The Bermuda Garrison was the military establishment maintained on the British Overseas Territory of Bermuda by the regular British Army, and its local militia and voluntary reserves from 1701 to 1957. The Garrison existed primarily to defend the Royal Naval Dockyard (HM Dockyard Bermuda) and other facilities in Bermuda that were important to Imperial security until the HM Dockyard was reduced to a base (a process that was carried out between 1951 and 1957).

Although the last professional soldiers (a detachment of the Duke of Cornwall's Light Infantry) were withdrawn in 1957, and the Garrison ceased to exist, two part-time components - the Bermuda Militia Artillery and the Bermuda Volunteer Rifle Corps (retitled Bermuda Rifles) - continued to exist until 1965, when they amalgamated to create the current Bermuda Regiment.
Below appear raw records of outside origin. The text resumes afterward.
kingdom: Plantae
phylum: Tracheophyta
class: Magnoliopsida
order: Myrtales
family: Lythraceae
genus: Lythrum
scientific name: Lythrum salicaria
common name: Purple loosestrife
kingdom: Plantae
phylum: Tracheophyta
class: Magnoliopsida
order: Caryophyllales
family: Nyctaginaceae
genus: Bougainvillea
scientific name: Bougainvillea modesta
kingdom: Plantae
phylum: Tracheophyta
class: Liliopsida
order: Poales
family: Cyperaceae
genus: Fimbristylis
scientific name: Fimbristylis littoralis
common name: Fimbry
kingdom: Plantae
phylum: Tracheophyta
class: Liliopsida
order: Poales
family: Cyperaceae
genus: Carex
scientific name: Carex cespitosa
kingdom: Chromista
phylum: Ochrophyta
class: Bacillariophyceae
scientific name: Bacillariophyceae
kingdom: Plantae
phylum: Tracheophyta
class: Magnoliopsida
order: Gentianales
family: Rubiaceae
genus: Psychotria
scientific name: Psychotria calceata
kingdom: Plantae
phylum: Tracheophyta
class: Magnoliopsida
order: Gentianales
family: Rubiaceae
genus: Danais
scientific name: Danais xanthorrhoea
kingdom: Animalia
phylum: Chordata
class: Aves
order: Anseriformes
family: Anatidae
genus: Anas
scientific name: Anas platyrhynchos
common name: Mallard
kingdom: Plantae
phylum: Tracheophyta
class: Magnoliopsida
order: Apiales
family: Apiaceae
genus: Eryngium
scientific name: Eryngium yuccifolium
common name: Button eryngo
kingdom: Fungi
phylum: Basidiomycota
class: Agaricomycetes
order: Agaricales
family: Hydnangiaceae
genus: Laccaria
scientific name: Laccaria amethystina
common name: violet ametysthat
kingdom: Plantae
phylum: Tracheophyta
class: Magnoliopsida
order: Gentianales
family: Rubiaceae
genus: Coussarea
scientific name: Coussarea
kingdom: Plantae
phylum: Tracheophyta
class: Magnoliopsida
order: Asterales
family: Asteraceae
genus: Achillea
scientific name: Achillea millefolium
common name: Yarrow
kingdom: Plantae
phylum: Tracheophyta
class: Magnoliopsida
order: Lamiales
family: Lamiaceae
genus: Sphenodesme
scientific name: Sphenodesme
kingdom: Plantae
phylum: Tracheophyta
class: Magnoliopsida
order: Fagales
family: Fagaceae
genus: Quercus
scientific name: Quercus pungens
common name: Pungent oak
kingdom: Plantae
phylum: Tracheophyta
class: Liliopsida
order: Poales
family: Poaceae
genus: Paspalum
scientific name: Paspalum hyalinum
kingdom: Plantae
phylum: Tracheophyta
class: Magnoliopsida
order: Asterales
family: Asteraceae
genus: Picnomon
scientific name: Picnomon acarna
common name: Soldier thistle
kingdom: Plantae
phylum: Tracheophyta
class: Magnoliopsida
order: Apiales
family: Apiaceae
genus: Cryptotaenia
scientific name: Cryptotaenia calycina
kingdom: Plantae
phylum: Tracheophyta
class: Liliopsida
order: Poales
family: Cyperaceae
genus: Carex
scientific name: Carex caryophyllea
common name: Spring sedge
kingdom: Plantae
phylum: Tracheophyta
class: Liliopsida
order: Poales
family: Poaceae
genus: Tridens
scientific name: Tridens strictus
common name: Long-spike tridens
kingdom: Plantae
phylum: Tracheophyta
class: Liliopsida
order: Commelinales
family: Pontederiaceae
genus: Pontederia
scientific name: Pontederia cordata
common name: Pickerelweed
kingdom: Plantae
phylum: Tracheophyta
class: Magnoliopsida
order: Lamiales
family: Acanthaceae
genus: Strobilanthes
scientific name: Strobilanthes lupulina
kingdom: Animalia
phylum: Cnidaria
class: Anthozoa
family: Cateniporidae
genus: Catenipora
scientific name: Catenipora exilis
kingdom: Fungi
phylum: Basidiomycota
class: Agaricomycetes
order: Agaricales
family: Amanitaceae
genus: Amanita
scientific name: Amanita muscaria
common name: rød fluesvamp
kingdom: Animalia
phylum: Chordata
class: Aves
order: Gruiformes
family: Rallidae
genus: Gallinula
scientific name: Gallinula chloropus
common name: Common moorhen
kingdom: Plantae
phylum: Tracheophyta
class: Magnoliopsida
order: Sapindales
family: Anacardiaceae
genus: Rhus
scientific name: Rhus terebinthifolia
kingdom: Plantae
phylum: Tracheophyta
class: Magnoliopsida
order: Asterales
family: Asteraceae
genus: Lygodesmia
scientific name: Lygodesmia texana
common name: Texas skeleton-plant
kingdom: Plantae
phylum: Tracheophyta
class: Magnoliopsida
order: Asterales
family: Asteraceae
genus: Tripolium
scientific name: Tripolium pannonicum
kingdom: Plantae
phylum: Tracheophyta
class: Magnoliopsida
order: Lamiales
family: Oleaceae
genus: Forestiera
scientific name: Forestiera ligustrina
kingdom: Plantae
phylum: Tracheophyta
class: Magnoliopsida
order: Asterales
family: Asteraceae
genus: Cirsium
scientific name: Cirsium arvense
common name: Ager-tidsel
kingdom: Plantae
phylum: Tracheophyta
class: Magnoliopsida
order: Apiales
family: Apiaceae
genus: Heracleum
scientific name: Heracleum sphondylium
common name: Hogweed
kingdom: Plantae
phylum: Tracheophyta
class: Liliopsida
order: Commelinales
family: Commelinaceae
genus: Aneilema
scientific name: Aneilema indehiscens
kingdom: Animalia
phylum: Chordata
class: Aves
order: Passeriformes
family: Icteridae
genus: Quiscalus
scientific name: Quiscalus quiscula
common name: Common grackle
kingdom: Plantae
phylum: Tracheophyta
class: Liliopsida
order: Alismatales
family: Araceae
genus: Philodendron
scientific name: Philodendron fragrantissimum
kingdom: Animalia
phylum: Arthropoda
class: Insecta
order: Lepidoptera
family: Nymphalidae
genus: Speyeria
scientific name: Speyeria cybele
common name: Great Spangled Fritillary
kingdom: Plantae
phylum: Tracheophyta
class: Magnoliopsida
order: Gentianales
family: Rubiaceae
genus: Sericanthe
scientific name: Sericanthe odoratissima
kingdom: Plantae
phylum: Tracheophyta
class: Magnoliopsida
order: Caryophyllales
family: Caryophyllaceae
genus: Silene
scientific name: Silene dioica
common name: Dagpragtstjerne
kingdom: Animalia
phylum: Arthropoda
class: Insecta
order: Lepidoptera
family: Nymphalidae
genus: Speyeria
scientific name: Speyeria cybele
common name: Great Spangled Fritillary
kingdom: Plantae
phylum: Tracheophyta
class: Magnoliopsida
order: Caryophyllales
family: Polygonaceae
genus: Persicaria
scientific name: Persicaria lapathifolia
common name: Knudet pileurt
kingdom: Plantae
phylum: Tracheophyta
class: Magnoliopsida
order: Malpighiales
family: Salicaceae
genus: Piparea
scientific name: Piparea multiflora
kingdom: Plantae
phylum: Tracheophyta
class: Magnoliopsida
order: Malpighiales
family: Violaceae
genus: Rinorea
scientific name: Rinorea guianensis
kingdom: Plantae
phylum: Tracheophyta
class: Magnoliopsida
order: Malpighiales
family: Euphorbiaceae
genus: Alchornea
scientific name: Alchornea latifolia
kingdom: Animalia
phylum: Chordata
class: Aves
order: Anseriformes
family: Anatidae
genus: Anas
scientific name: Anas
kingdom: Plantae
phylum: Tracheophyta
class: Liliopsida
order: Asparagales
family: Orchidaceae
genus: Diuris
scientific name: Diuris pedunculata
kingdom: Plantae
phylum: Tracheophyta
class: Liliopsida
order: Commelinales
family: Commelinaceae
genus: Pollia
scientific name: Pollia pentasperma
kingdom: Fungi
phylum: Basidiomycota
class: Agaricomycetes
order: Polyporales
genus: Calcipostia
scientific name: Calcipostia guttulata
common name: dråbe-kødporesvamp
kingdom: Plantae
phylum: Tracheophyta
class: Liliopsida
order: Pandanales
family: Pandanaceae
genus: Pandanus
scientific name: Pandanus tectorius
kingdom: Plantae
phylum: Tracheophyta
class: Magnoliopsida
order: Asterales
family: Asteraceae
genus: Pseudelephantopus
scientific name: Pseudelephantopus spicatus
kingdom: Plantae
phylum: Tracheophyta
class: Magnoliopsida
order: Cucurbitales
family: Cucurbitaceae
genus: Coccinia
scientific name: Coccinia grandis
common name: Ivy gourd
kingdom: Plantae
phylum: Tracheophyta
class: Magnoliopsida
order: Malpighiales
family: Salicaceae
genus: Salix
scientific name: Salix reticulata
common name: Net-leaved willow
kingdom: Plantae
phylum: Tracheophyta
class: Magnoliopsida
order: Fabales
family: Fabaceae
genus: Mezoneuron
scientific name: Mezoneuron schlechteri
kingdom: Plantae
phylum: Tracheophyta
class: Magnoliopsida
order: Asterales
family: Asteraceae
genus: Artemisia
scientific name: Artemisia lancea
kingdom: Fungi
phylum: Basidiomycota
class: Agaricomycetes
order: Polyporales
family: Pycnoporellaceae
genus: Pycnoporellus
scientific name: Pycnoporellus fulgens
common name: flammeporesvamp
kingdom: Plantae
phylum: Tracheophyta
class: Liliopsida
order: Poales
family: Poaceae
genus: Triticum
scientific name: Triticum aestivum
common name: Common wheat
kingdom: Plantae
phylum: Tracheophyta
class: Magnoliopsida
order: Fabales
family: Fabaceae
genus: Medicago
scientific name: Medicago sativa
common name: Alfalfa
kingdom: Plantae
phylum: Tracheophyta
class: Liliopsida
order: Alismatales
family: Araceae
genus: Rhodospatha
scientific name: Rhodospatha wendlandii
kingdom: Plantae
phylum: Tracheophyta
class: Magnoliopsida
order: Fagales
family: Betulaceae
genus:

The English colony of Bermuda was settled accidentally in 1609 by the Virginia Company, when its flagship, the Sea Venture was wrecked off the archipelago. Although most of the settlers eventually completed their journey to Jamestown, Virginia, the company remained in possession of Bermuda, with Virginia's borders officially extended far enough out to sea to include Bermuda in 1612. In the same year, a Governor and more settlers arrived to join the three men left behind from the Sea Venture. From then until 1701, Bermuda's defence was left entirely in the hands of her own militias.

Bermuda's militia included a standing body of artillery men to garrison the forts built by the local government. The earliest of these forts built were the first stone fortifications (and buildings) in the English New World, the first coastal artillery, and are today the oldest English New World fortifications still standing. Together with St. George's town, the forts near the town (including the Castle Islands Fortifications) are today a UNESCO World Heritage Site.